2024-04-16T00:13:44+02:00 2024-04-15 22:13:44,409 ERROR    [6a992cbb5ae249be87f608f6d08258ba] awx.main.dispatch Worker failed to run task awx.main.tasks.system.purge_old_stdout_files(*[], **{}
2024-04-16T00:13:44+02:00 Traceback (most recent call last):
2024-04-16T00:13:44+02:00   File "/var/lib/awx/venv/awx/lib64/python3.9/site-packages/awx/main/dispatch/worker/task.py", line 103, in perform_work
2024-04-16T00:13:44+02:00     result = self.run_callable(body)

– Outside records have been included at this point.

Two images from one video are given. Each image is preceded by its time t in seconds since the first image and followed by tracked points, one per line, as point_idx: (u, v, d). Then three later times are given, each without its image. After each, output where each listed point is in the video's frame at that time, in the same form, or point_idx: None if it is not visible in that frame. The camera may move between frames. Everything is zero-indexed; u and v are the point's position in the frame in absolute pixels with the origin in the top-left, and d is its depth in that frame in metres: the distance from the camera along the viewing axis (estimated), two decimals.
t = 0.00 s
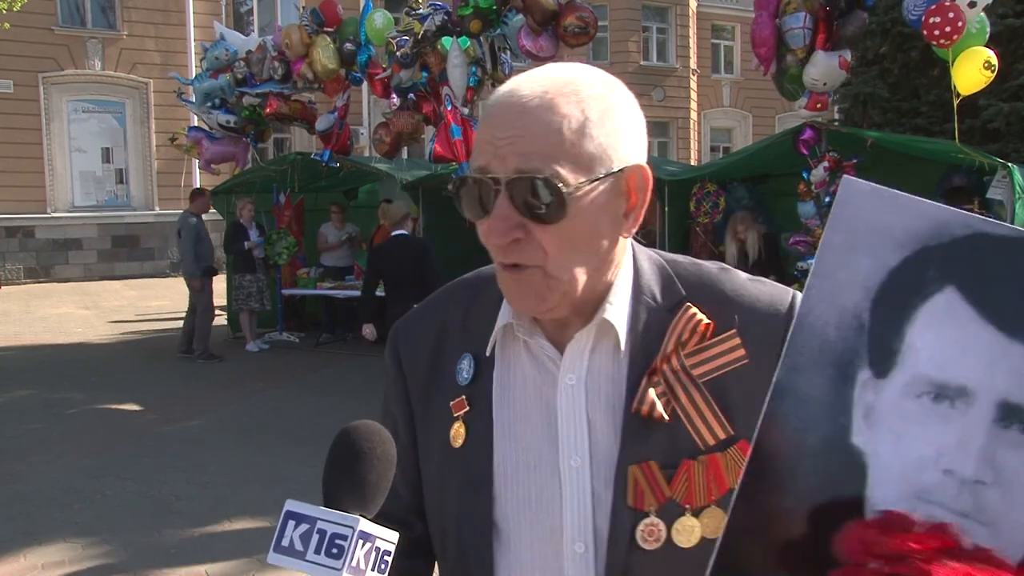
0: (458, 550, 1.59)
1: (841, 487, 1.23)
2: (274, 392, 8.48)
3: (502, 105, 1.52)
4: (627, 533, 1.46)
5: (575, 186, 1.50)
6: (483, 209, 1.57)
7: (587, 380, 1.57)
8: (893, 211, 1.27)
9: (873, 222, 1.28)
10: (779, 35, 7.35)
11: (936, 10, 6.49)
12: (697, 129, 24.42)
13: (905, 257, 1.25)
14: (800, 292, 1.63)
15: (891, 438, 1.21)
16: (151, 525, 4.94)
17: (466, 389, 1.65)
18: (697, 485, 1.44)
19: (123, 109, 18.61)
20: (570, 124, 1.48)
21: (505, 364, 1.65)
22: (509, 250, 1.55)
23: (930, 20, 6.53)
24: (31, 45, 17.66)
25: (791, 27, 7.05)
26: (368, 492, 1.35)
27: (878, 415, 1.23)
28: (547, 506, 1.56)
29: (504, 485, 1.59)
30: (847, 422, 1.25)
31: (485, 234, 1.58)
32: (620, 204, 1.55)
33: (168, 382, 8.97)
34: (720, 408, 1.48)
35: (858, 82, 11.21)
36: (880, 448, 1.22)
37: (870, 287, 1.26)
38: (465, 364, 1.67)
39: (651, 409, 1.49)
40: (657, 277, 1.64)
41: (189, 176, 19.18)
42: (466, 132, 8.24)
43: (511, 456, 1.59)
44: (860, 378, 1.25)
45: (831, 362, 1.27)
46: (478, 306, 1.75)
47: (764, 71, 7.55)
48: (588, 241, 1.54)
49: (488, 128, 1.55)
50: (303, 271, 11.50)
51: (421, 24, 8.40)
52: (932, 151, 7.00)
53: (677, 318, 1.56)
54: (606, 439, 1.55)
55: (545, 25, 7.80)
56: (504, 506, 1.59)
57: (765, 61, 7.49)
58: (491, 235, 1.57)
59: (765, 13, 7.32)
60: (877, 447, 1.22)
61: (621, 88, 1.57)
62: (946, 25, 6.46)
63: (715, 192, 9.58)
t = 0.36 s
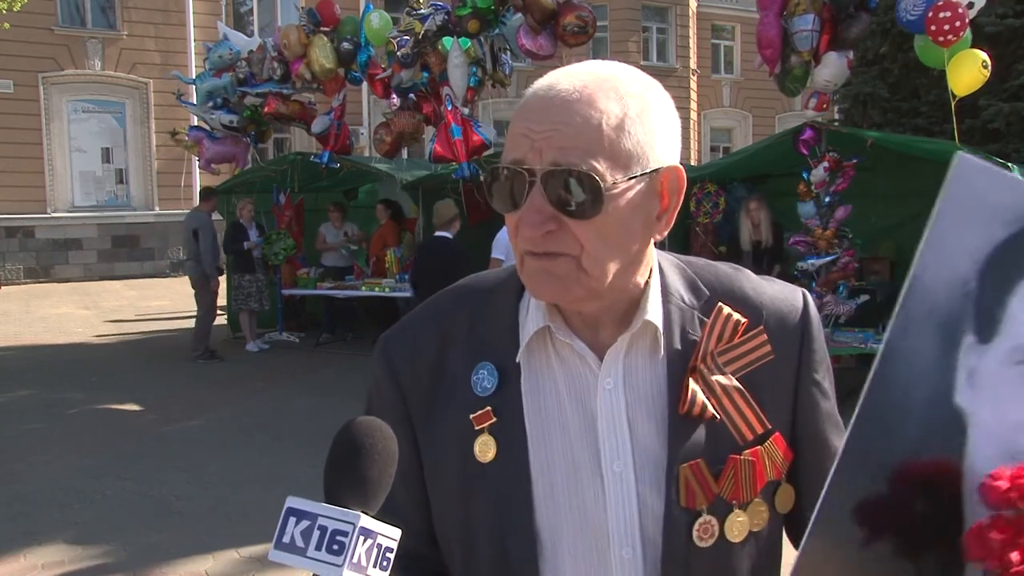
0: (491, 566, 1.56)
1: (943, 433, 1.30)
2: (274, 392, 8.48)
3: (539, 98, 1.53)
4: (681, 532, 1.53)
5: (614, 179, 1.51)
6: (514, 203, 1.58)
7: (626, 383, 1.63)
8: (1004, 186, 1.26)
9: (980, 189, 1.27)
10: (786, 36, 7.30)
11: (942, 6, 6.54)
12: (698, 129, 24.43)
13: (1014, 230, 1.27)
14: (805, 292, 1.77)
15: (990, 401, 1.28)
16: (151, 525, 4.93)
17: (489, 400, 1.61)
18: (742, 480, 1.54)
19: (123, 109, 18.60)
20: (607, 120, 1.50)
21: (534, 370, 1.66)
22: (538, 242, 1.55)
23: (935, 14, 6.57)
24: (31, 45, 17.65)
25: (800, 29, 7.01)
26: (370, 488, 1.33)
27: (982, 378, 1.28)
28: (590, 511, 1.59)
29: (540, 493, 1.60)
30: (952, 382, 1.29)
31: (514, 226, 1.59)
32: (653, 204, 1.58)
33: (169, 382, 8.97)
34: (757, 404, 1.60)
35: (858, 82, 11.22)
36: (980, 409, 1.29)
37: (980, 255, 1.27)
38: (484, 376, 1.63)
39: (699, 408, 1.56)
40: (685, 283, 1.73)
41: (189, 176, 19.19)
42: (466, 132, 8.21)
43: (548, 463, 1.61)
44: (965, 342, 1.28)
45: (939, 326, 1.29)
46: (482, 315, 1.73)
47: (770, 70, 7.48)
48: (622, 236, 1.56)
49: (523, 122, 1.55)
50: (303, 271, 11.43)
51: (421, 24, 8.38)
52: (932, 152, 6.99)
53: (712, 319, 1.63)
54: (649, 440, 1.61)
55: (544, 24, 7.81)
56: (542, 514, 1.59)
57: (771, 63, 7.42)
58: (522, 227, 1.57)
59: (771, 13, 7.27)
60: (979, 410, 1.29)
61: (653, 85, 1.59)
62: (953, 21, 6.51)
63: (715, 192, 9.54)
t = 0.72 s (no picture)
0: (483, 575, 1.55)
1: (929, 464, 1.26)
2: (274, 392, 8.48)
3: (515, 104, 1.52)
4: (671, 538, 1.52)
5: (590, 187, 1.51)
6: (494, 210, 1.58)
7: (615, 389, 1.63)
8: (992, 204, 1.25)
9: (966, 206, 1.26)
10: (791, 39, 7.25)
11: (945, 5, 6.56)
12: (698, 129, 24.45)
13: (1000, 244, 1.24)
14: (800, 290, 1.75)
15: (972, 427, 1.24)
16: (151, 525, 4.93)
17: (483, 408, 1.61)
18: (733, 486, 1.53)
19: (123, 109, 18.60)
20: (586, 126, 1.49)
21: (524, 378, 1.66)
22: (516, 249, 1.56)
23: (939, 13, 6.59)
24: (31, 45, 17.65)
25: (807, 33, 7.01)
26: (378, 489, 1.33)
27: (964, 405, 1.24)
28: (580, 518, 1.58)
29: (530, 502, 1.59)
30: (930, 409, 1.25)
31: (494, 232, 1.59)
32: (636, 208, 1.58)
33: (169, 382, 8.97)
34: (748, 409, 1.58)
35: (858, 82, 11.23)
36: (957, 437, 1.24)
37: (960, 274, 1.25)
38: (476, 384, 1.63)
39: (688, 416, 1.55)
40: (674, 284, 1.71)
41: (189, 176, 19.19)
42: (466, 133, 8.17)
43: (540, 471, 1.60)
44: (946, 367, 1.25)
45: (919, 350, 1.25)
46: (476, 322, 1.73)
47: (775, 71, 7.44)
48: (603, 243, 1.56)
49: (500, 129, 1.55)
50: (303, 271, 11.41)
51: (422, 24, 8.41)
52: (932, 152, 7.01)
53: (702, 324, 1.63)
54: (638, 445, 1.61)
55: (544, 24, 7.80)
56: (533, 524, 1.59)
57: (776, 65, 7.39)
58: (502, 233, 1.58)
59: (778, 15, 7.17)
60: (957, 436, 1.24)
61: (633, 88, 1.58)
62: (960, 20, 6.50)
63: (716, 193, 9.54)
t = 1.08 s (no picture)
0: (466, 562, 1.57)
1: (863, 543, 1.21)
2: (274, 391, 8.48)
3: (517, 92, 1.55)
4: (648, 539, 1.49)
5: (583, 171, 1.51)
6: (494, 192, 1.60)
7: (607, 382, 1.62)
8: (1003, 297, 1.17)
9: (975, 297, 1.18)
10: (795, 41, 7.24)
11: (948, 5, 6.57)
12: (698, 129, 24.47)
13: (1004, 345, 1.16)
14: (811, 296, 1.70)
15: (922, 527, 1.18)
16: (151, 525, 4.93)
17: (477, 390, 1.64)
18: (718, 489, 1.51)
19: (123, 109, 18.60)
20: (582, 110, 1.49)
21: (520, 365, 1.67)
22: (512, 231, 1.58)
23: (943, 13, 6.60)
24: (31, 45, 17.65)
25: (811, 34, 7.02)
26: (385, 486, 1.32)
27: (921, 501, 1.19)
28: (566, 512, 1.58)
29: (517, 493, 1.60)
30: (884, 497, 1.21)
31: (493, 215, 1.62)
32: (635, 198, 1.57)
33: (169, 382, 8.97)
34: (742, 414, 1.55)
35: (857, 82, 11.25)
36: (910, 533, 1.18)
37: (952, 370, 1.19)
38: (474, 364, 1.66)
39: (675, 414, 1.53)
40: (677, 279, 1.70)
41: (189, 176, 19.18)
42: (466, 133, 8.21)
43: (527, 462, 1.61)
44: (911, 459, 1.20)
45: (885, 439, 1.22)
46: (482, 308, 1.75)
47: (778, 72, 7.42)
48: (597, 230, 1.55)
49: (503, 115, 1.58)
50: (303, 271, 11.40)
51: (423, 24, 8.42)
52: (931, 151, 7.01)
53: (699, 321, 1.60)
54: (627, 443, 1.59)
55: (544, 24, 7.80)
56: (517, 511, 1.60)
57: (781, 67, 7.38)
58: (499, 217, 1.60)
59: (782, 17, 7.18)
60: (906, 532, 1.19)
61: (641, 80, 1.57)
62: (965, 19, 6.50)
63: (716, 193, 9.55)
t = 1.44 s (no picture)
0: (466, 562, 1.58)
1: (833, 563, 1.32)
2: (274, 392, 8.48)
3: (547, 89, 1.53)
4: (643, 536, 1.50)
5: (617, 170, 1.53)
6: (515, 191, 1.57)
7: (603, 381, 1.62)
8: (962, 326, 1.31)
9: (935, 330, 1.32)
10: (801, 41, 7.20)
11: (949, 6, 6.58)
12: (698, 129, 24.43)
13: (965, 374, 1.30)
14: (805, 290, 1.70)
15: (887, 553, 1.30)
16: (151, 525, 4.93)
17: (471, 392, 1.63)
18: (712, 486, 1.52)
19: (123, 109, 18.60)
20: (613, 109, 1.52)
21: (517, 365, 1.68)
22: (538, 229, 1.56)
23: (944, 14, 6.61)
24: (31, 45, 17.64)
25: (814, 33, 7.05)
26: (387, 483, 1.32)
27: (885, 529, 1.30)
28: (564, 511, 1.59)
29: (513, 494, 1.61)
30: (847, 527, 1.32)
31: (511, 211, 1.59)
32: (648, 200, 1.61)
33: (168, 382, 8.97)
34: (737, 410, 1.55)
35: (857, 83, 11.25)
36: (876, 559, 1.30)
37: (915, 400, 1.32)
38: (468, 365, 1.65)
39: (669, 412, 1.53)
40: (670, 277, 1.71)
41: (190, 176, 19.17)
42: (466, 133, 8.20)
43: (524, 462, 1.62)
44: (875, 490, 1.32)
45: (846, 468, 1.33)
46: (476, 307, 1.74)
47: (783, 74, 7.34)
48: (624, 229, 1.57)
49: (524, 112, 1.55)
50: (303, 271, 11.44)
51: (423, 24, 8.40)
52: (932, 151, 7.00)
53: (693, 318, 1.60)
54: (622, 440, 1.59)
55: (547, 23, 7.81)
56: (515, 511, 1.61)
57: (785, 67, 7.28)
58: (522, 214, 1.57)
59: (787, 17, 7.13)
60: (872, 559, 1.30)
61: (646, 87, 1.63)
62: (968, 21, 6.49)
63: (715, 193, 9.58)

2024-04-16T00:13:44+02:00   File "/var/lib/awx/venv/awx/lib64/python3.9/site-packages/awx/main/dispatch/worker/task.py", line 78, in run_callable
2024-04-16T00:13:44+02:00     return _call(*args, **kwargs)
2024-04-16T00:13:44+02:00   File "/var/lib/awx/venv/awx/lib64/python3.9/site-packages/awx/main/tasks/system.py", line 378, in purge_old_stdout_files
2024-04-16T00:13:44+02:00     for f in os.listdir(settings.JOBOUTPUT_ROOT):
2024-04-16T00:13:44+02:00 FileNotFoundError: [Errno 2] No such file or directory: '/var/lib/awx/job_status'

Any ideas? Thank you very much for your help.